The username field will be your email or whatever the website uses to identify you uniquely. The Password field is used to store your password for the site. If you are just setting up an account for the first time, the blue arrow icon above the password field can be used to automatically generate a secure password that you can use. We recommend always using this process where you can instead of trying to create a password by hand.

You can skip the Authenticator Key field since it's not available on a free plan. For the URI 1 field, copy the browser's address bar (such as https://www.example.com) and paste it in. By default this will tell Bitwarden to use these credentials whenever you have a login form anywhere in that domain.

Bitwarden can also handle situations where the same credential is used in multiple domains. A good example of this is how Google credentials can be used on youtube.com. If you have one of those cases, click the New URI link and it will add an additional entry to allow you to link the two domains with the same credential.

Bitwarden can store credit cards securely so that multiple members of your organization can have access to the card info without needing access to the physical card. To add a credit card, click Add Item and change the dropdown at the top of the modal to Card.

The fields available on this form should be familiar to anyone who has used a credit card, although note that the Card field is used to identify the card in Bitwarden (such as 'Corporate Card') and Cardholder Name should be used to store the name of the individual stored on the card.

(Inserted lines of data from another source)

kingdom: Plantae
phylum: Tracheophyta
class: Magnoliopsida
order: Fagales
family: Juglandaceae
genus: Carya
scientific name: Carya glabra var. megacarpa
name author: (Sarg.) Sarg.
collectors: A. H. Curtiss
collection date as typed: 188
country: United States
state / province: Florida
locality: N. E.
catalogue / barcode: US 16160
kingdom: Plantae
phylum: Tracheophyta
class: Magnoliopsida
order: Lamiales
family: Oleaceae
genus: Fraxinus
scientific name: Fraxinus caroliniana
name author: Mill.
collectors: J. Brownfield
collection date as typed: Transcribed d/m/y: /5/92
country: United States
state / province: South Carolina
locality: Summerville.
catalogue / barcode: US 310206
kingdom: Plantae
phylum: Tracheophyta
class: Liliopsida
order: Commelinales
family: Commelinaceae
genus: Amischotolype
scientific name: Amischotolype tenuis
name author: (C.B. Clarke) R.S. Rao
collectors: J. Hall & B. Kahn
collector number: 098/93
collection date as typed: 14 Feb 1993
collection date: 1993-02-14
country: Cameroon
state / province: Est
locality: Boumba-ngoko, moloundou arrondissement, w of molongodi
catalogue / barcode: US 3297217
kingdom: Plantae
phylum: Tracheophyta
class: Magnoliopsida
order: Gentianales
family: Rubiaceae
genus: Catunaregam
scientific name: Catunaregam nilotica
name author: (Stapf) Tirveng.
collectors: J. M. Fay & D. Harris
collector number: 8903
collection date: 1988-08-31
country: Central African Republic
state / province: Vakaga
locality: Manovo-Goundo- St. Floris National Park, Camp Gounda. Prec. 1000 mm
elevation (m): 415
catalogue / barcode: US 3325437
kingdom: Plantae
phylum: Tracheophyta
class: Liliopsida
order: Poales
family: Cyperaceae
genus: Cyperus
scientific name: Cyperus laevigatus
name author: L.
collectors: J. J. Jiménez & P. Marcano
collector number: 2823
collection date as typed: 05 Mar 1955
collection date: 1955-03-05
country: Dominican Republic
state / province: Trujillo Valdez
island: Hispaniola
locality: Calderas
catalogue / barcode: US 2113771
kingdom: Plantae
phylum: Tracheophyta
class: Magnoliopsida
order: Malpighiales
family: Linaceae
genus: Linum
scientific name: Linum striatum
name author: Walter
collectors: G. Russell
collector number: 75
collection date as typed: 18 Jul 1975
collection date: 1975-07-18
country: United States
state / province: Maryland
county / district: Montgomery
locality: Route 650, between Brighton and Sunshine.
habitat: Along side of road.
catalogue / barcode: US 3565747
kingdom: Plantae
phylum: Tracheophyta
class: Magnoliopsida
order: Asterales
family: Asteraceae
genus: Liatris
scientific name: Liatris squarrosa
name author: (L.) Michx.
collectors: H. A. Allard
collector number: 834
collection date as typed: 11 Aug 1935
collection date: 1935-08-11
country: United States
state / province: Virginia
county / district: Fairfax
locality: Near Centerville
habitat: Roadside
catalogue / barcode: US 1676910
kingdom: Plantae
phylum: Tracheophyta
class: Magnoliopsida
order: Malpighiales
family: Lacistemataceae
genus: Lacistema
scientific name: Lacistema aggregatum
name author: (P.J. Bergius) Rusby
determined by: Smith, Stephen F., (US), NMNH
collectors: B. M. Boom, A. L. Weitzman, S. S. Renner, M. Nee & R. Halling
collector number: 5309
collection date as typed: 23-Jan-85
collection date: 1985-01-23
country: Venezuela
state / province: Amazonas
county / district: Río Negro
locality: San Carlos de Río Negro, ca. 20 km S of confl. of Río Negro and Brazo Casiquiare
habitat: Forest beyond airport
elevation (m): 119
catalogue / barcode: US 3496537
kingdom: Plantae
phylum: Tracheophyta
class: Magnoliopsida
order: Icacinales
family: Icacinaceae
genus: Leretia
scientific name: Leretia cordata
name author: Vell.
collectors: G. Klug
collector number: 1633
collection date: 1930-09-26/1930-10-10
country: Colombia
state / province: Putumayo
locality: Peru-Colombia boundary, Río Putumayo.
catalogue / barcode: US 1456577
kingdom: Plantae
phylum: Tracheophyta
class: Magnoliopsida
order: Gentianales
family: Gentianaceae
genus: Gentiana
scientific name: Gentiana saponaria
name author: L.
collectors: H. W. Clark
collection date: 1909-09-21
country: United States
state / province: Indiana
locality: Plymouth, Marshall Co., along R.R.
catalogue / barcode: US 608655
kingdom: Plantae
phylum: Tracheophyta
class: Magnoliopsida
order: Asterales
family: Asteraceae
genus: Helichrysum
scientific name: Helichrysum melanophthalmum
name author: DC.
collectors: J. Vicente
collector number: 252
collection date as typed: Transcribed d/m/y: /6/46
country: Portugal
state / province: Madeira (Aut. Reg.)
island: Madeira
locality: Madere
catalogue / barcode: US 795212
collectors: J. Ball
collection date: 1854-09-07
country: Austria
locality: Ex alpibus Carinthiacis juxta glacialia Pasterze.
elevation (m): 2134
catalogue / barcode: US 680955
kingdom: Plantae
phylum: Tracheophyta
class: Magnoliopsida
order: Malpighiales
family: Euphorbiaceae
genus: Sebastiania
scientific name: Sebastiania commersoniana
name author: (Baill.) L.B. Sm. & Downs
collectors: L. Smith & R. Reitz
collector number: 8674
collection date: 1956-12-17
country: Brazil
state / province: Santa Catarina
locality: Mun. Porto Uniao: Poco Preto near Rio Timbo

If you are using a web browser with the Bitwarden extension installed, any time you encounter a form that prompts for credit card information you can autofill the data just as you would for logins. Note that on mobile devices this functionality doesn't work however; you'll need to open the vault and manually copy/paste the information from the Bitwarden app into the browser's mobile form.

To add an Identity, follow the same process of clicking Add Item, but select Identity from the dropdown. This will let you enter name, address, and other sensitive data for an individual. The only real benefit to doing this is for convenience. Using Autofill to add this information to a web form is a big time-saver.

Secure Notes are used for storing any other information that you need to make available to a group but would generally be considered sensitive. Startups building software products can store things like shared secrets and SSH keys here. Other useful items to store here are things like building alarm codes, PINs for bank accounts or debit cards, or your federal EIN.